In On Marx, Alan Ryan examines Marx's political and economic philosophy within the Victorian context of Marx's own life and times as well as glancing forward to the uses and abuses of his ideas by his many successors. Tracing Marx's influences from Hegel to Feuerbach, from French socialism to British political economy, and documenting his ideological battles with his contemporaries, Ryan provides a sterling explication and critique of Marx’s theories of alienation, surplus value, class struggle, and revolution. Situating Marx into the framework of everyday politics is never easy, but this one volume provides the clearest, most accessible introduction to Marx's theories in recent years.
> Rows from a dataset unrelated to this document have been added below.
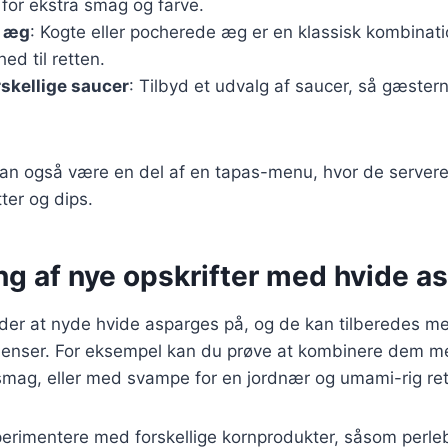
for ekstra smag og farve.
d æg
: Kogte eller pocherede æg er en klassisk kombination
ed til retten.
rskellige saucer
: Tilbyd et udvalg af saucer, så gæste
kan også være en del af en tapas-menu, hvor de serv
ter og dips.
ng af nye opskrifter med hvide a
er at nyde hvide asparges på, og de kan tilberedes m
edienser. For eksempel kan du prøve at kombinere dem m
smag, eller med svampe for en jordnær og umami-rig ret
rimentere med forskellige kornprodukter, såsom perleby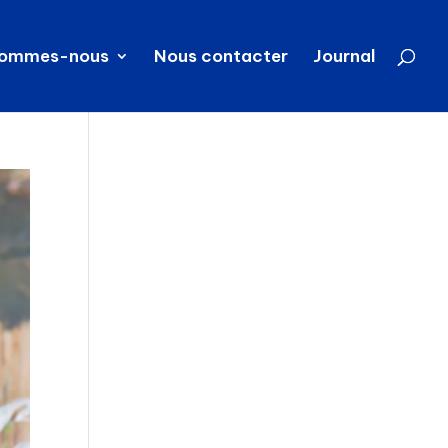
sommes-nous
Nous contacter
Journal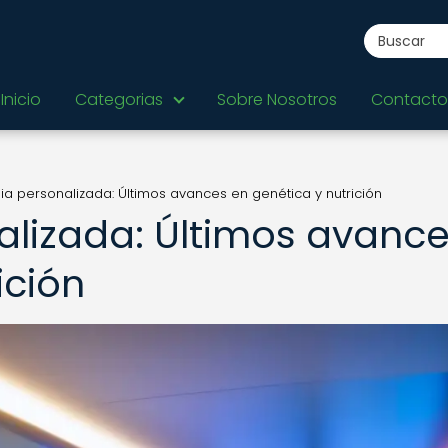
Inicio
Categorias
Sobre Nosotros
Contacto
a personalizada: Últimos avances en genética y nutrición
lizada: Últimos avanc
ición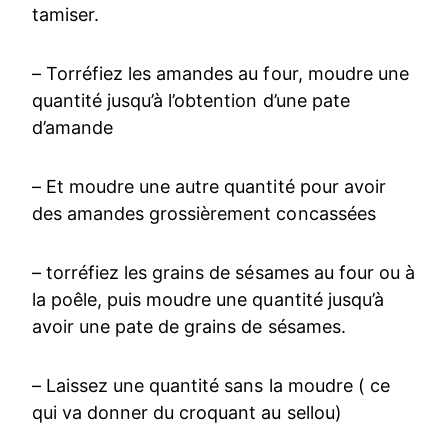
tamiser.
– Torréfiez les amandes au four, moudre une
quantité jusqu’à l’obtention d’une pate
d’amande
– Et moudre une autre quantité pour avoir
des amandes grossièrement concassées
– torréfiez les grains de sésames au four ou à
la poêle, puis moudre une quantité jusqu’à
avoir une pate de grains de sésames.
– Laissez une quantité sans la moudre ( ce
qui va donner du croquant au sellou)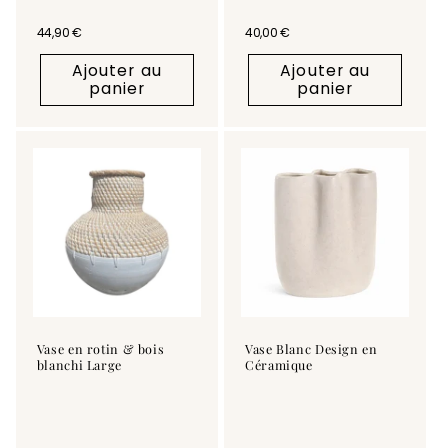
Prix habituel
44,90 €
Prix habituel
40,00 €
Ajouter au
Ajouter au
panier
panier
Vase en rotin & bois
Vase Blanc Design en
blanchi Large
Céramique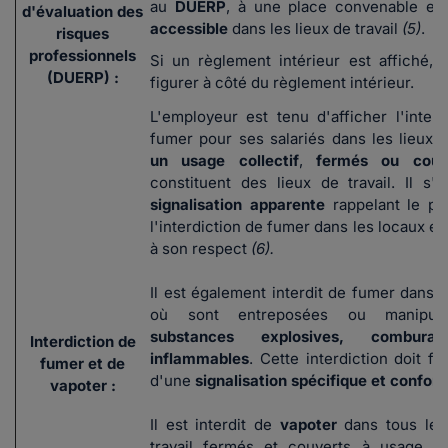
au
DUERP
, à une place convenable et
d'évaluation des
accessible
dans les lieux de travail
(5)
.
risques
professionnels
Si un règlement intérieur est affiché, l'
(DUERP) :
figurer à côté du règlement intérieur.
L'employeur est tenu d'afficher l'interd
fumer pour ses salariés dans les lieux a
un usage collectif
,
fermés ou couv
constituent des lieux de travail. Il s'a
signalisation apparente
rappelant le pr
l'interdiction de fumer dans les locaux et 
à son respect
(6).
Il est également interdit de fumer dans l
où sont entreposées ou manipu
substances explosives, combura
Interdiction de
inflammables
. Cette interdiction doit fai
fumer et de
d'une
signalisation spécifique et confor
vapoter :
Il est interdit de
vapoter
dans tous les
travail fermés et couverts à usage col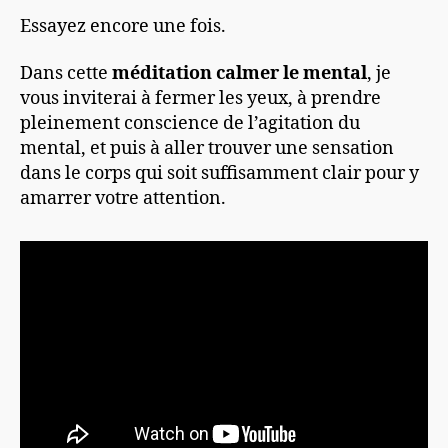
Essayez encore une fois.
Dans cette
méditation calmer le mental
, je
vous inviterai à fermer les yeux, à prendre
pleinement conscience de l’agitation du
mental, et puis à aller trouver une sensation
dans le corps qui soit suffisamment clair pour y
amarrer votre attention.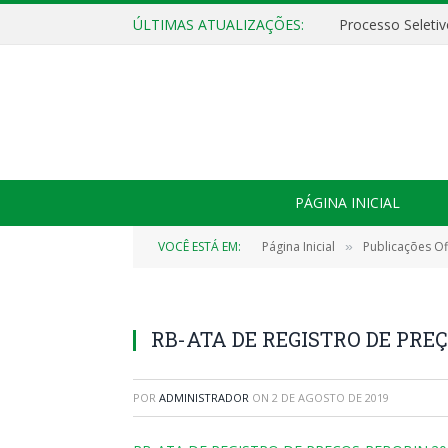
ÚLTIMAS ATUALIZAÇÕES:
PÁGINA INICIAL
VOCÊ ESTÁ EM:
Página Inicial
Publicações Ofi
»
RB-ATA DE REGISTRO DE PREÇ
POR
ADMINISTRADOR
ON
2 DE AGOSTO DE 2019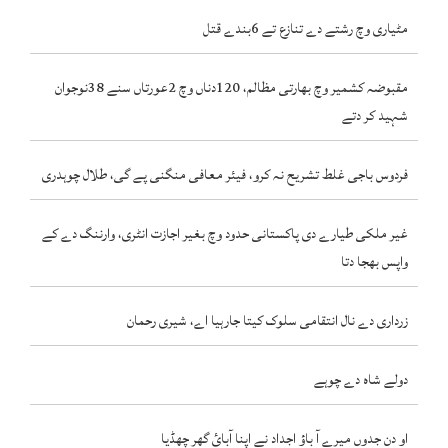
مٹیاری وچ رشتے دے تنازع تے 6بندے قتل
مقبوضہ کشمیر وچ بھارتی مظالم، 120دناں وچ 2عورتاں سنے 38نوجوان
شہید کر دتے
فردوس باجی غلط تشریح نہ کرو، فیئر معافی منگنی پے گی، طلال چوہدری
غیر ملکی طیارے دی پاکستانی حدود وچ بغیر اجازت انٹری، وارننگ دے کے
واپس بھجا دتا
زرداری دے نال انتقامی سلوک کیتا جارہیا اے، شیری رحمان
دولے شاہ دے چوہے
او دن جدوں میرے آ باؤ اجداد نے اپنا آبائ گھر چھڈیا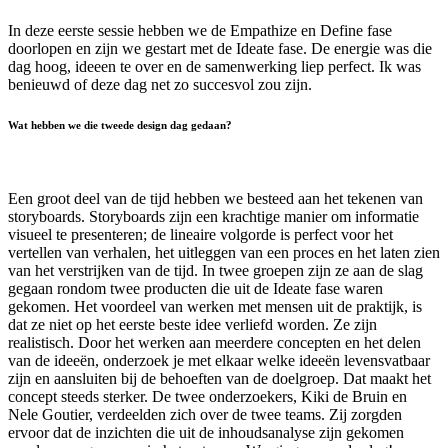
In deze eerste sessie hebben we de Empathize en Define fase
doorlopen en zijn we gestart met de Ideate fase. De energie was die
dag hoog, ideeen te over en de samenwerking liep perfect. Ik was
benieuwd of deze dag net zo succesvol zou zijn.
Wat hebben we die tweede design dag gedaan?
Een groot deel van de tijd hebben we besteed aan het tekenen van
storyboards. Storyboards zijn een krachtige manier om informatie
visueel te presenteren; de lineaire volgorde is perfect voor het
vertellen van verhalen, het uitleggen van een proces en het laten zien
van het verstrijken van de tijd. In twee groepen zijn ze aan de slag
gegaan rondom twee producten die uit de Ideate fase waren
gekomen. Het voordeel van werken met mensen uit de praktijk, is
dat ze niet op het eerste beste idee verliefd worden. Ze zijn
realistisch. Door het werken aan meerdere concepten en het delen
van de ideeën, onderzoek je met elkaar welke ideeën levensvatbaar
zijn en aansluiten bij de behoeften van de doelgroep. Dat maakt het
concept steeds sterker. De twee onderzoekers, Kiki de Bruin en
Nele Goutier, verdeelden zich over de twee teams. Zij zorgden
ervoor dat de inzichten die uit de inhoudsanalyse zijn gekomen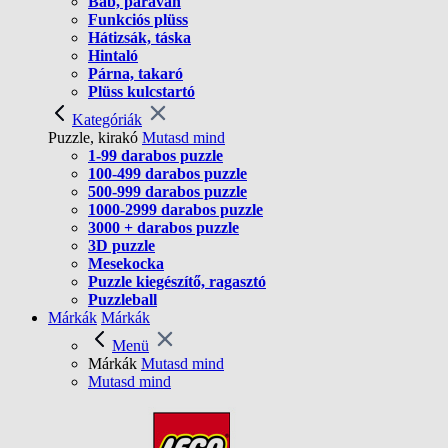
Báb, paraván
Funkciós plüss
Hátizsák, táska
Hintaló
Párna, takaró
Plüss kulcstartó
Kategóriák
Puzzle, kirakó
Mutasd mind
1-99 darabos puzzle
100-499 darabos puzzle
500-999 darabos puzzle
1000-2999 darabos puzzle
3000 + darabos puzzle
3D puzzle
Mesekocka
Puzzle kiegészítő, ragasztó
Puzzleball
Márkák
Márkák
Menü
Márkák
Mutasd mind
Mutasd mind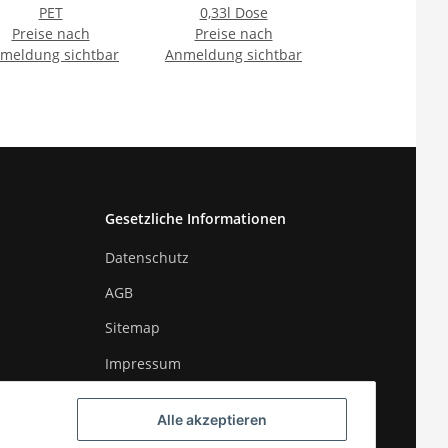
PET
0,33l Dose
Preise nach
Preise nach
meldung sichtbar
Anmeldung sichtbar
Gesetzliche Informationen
Datenschutz
AGB
Sitemap
Impressum
Widerrufsrecht
Alle akzeptieren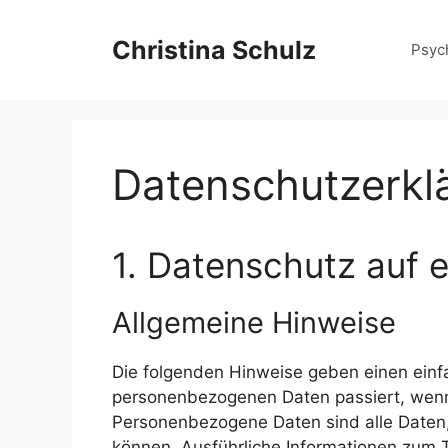
Zum
Inhalt
Christina Schulz
Psyc
springen
Datenschutzerkl
1. Datenschutz auf e
Allgemeine Hinweise
Die folgenden Hinweise geben einen einf
personenbezogenen Daten passiert, wenn
Personenbezogene Daten sind alle Daten, 
können. Ausführliche Informationen zum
On Marx: Revolutionary and Utopian features:
• a chronology of Karl Marx's life
• an introduction and text by Alan Ryan that provides crucial context and cogent analysis
• key excerpts from: "Notes on James Mill," The German Ideology, "Theses on Feuerbach," The Communist Manifesto, Capital, The Civil War in France, and Critique of the Gotha Program
PUBLISHERS WEEKLY
Ryan (On Politics) provides a lucid and concise primer on Marx's life and thought, with background on Marx's philosophy, and analysis of the idea "that Marxism was derived from German philosophy, British political economy, and French socialism," especially the work of Ludwig Feuerbach. Feuerbach brought to light "the illusory quality of religious belief," leading Marx to the revolutionary notion that to get rid of such illusions, "we must change the society that produces them." Marx fled Germany for Paris, where he met Frederich Engels, then London. From these sources Marx developed his theory of history as one of conflict between classes, mainly workers whose labor creates goods, and owners who control the means of producing goods. These two groups are always after different ends, and are only just barely able to work together. At those times when they can no longer work together, revolution occurs and a new stage in history breaks forth. In addition to excerpts from The Communist Manifesto, The Eighteenth Brumaire of Louis Napoleon, Critique of the Gotha Programme, and Civl War in France to show Marx's evolution as a thinker, Ryan also offers a historical and personal timeline to contextualize Marx's works. Part of a Liveright series of titles by Ryan.